Lake in British Columbia, Canada

Gates Lake, also known as Birken Lake, Tenass Lake, Halfway Lake, and Summit Lake, is a small lake located at the summit of the Pemberton Portage area of the one-time Lakes Route through the Coast Mountains, located at the summit of a low pass connecting the Upper and Lower Lillooet Country of the Southern Interior of British Columbia. Birken Lake sits at the divide between the Birkenhead and Gates-Seton drainage, known as the Pemberton Pass or Mosquito Pass, and is part of the Gates River drainage.

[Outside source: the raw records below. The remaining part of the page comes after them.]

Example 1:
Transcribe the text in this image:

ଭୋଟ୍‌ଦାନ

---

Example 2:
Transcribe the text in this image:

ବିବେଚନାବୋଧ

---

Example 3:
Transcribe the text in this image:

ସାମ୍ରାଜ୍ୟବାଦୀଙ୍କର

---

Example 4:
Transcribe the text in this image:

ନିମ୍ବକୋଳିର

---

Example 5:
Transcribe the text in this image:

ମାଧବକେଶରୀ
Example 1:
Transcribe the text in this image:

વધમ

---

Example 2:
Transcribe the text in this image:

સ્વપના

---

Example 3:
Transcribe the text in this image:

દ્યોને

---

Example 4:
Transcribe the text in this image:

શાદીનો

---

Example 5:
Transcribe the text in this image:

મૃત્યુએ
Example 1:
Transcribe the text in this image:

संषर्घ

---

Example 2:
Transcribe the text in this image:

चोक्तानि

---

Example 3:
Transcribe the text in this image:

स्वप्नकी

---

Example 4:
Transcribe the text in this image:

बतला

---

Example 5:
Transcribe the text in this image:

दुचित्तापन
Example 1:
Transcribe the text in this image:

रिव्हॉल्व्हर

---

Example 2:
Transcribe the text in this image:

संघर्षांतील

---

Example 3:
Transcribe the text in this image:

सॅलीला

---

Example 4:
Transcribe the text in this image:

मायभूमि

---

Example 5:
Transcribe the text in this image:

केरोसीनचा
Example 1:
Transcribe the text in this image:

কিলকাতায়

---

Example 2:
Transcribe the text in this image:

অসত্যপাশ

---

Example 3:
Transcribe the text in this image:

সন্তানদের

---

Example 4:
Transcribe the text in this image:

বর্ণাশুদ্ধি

There are numerous recreational residences surrounding the lake, a small lodge and cabins, and the area's only small store (the Birkenhead Resort) on its northwestern side, adjacent to the main road to D'Arcy, which follows the road grade of the older Douglas Road used by the Lakes Route. Birkenhead Peak (aka Mount Birkenhead) is located above the lake to its northwest, while the Cayoosh Range is located to its southeast, with the Place Glacier partly visible from below. A campground with another set of cabins as well as camping, the Whispering Falls Resort, is just northeast of the lake, below its outlet. The tracks of the Canadian National Railway, originally the Pacific Great Eastern/British Columbia Railway, run along the lake's northwestern shore in front of the Birkenhead Resort. A species of freshwater clams can be found in Gates Lake. The clams were edible in the 1980s.